# My Thunder Blue Eos (Pics Inside)



## r1rujetta (Apr 10, 2005)

I just traded in my MKV Jetta to an Eos a couple of days ago and man am I loving this car!!! The handling is very responsive and the power gains are very noticeable over the Jetta. Got to love the turbo! In convertible or hard top mode the car looks amazing. No regrets on this purchase for sure. Here are some pics I hope you guys enjoy.

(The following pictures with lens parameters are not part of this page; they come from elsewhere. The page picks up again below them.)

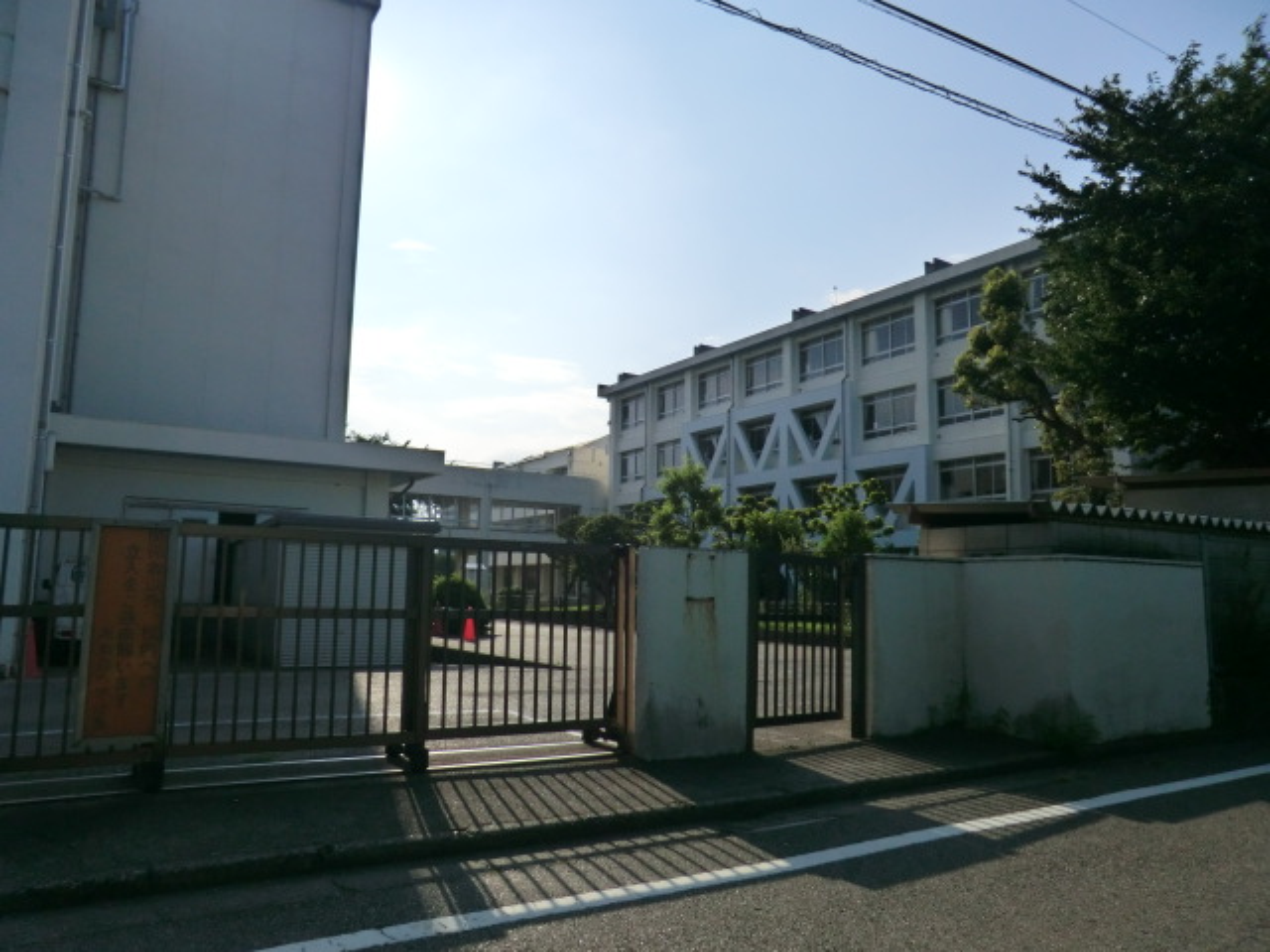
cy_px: 476
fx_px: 881
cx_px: 635
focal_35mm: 24
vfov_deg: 56.8
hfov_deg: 71.6
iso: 80
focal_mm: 4.3
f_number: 7.5
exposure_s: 1/640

_Modified by r1rujetta at 8:22 PM 10-9-2006_


----------



## owr084 (Nov 15, 2004)

*Re: My Thunder Blue Eos (r1rujetta)*

Nice. Now all you need to do is fix your profile on the side to reflect an 07 Eos and not an 05 Jetta







But, you've probably been too busy playing with your new toy to notice










_Modified by owr084 at 12:45 PM 10-10-2006_


----------



## gizmopop (Feb 6, 2000)

*Re: My Thunder Blue Eos (r1rujetta)*

Congrats! Wow you've got the windows tinted already. I hope you enjoy it. http://****************.com/smile/emthup.gif


----------



## scottjay99 (Aug 7, 2006)

*Re: My Thunder Blue Eos (r1rujetta)*

Looks great. I've got the same Thunder Blue/beige interior combo on order..mine's on a boat out in the Atlantic somewhere...can't wait.


----------



## deso5626 (Jun 12, 2006)

Does the Eos have a folding key?


----------



## flheat (Sep 29, 2006)

*Re: (deso5626)*

yes, the same folding key


----------



## Domdog31 (Aug 30, 2006)

*Re: (flheat)*

what percentage darkness tints are those?


----------



## r1rujetta (Apr 10, 2005)

*Re: (Domdog31)*

The percentage of tint is 15% all the way around. I also got the tint that has no metal particles so it does not interfere with the internal antennas.
Now my next upgrade is some 18" wheels. Any sugestions?


----------